# Activities
1. Echo the passage on the 1871 Wisconsin legislative term from "Wisconsin legislative term" to "Wisconsin gubernatorial election.".
2. In the passage on the 1871 Wisconsin legislative term, on what date did the general election that chose the Assembly members take place?

# Excerpted text

Wisconsin legislative term for 1871

The Twenty-Fourth Wisconsin Legislature convened from January 11, 1871, to March 25, 1871, in regular session.

Senators representing odd-numbered districts were newly elected for this session and were serving the first year of a two-year term. Assembly members were elected to a one-year term. Assembly members and odd-numbered senators were elected in the general election of November 8, 1870. Senators representing even-numbered districts were serving the second year of their two-year term, having been elected in the general election held on November 2, 1869.

The governor of Wisconsin during this entire term was Republican Lucius Fairchild, of Dane County, serving the second year of his third two-year term, having won re-election in the 1869 Wisconsin gubernatorial election.

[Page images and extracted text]
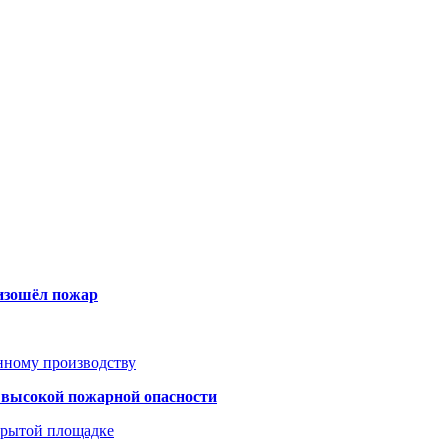
оизошёл пожар
анному производству
а высокой пожарной опасности
акрытой площадке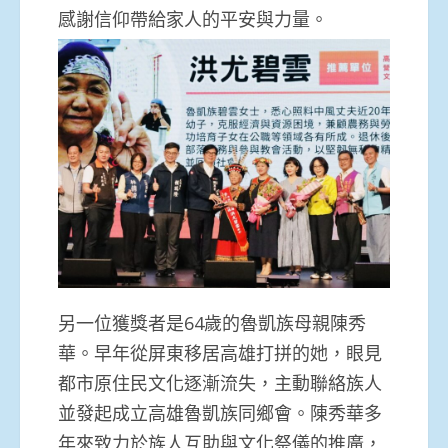
感謝信仰帶給家人的平安與力量。
另一位獲獎者是64歲的魯凱族母親陳秀
華。早年從屏東移居高雄打拼的她，眼見
都市原住民文化逐漸流失，主動聯絡族人
並發起成立高雄魯凱族同鄉會。陳秀華多
年來致力於族人互助與文化祭儀的推廣，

# Numbered responses
1.
Wisconsin legislative term for 1871

The Twenty-Fourth Wisconsin Legislature convened from January 11, 1871, to March 25, 1871, in regular session.

Senators representing odd-numbered districts were newly elected for this session and were serving the first year of a two-year term. Assembly members were elected to a one-year term. Assembly members and odd-numbered senators were elected in the general election of November 8, 1870. Senators representing even-numbered districts were serving the second year of their two-year term, having been elected in the general election held on November 2, 1869.

The governor of Wisconsin during this entire term was Republican Lucius Fairchild, of Dane County, serving the second year of his third two-year term, having won re-election in the 1869 Wisconsin gubernatorial election.

2. November 8, 1870.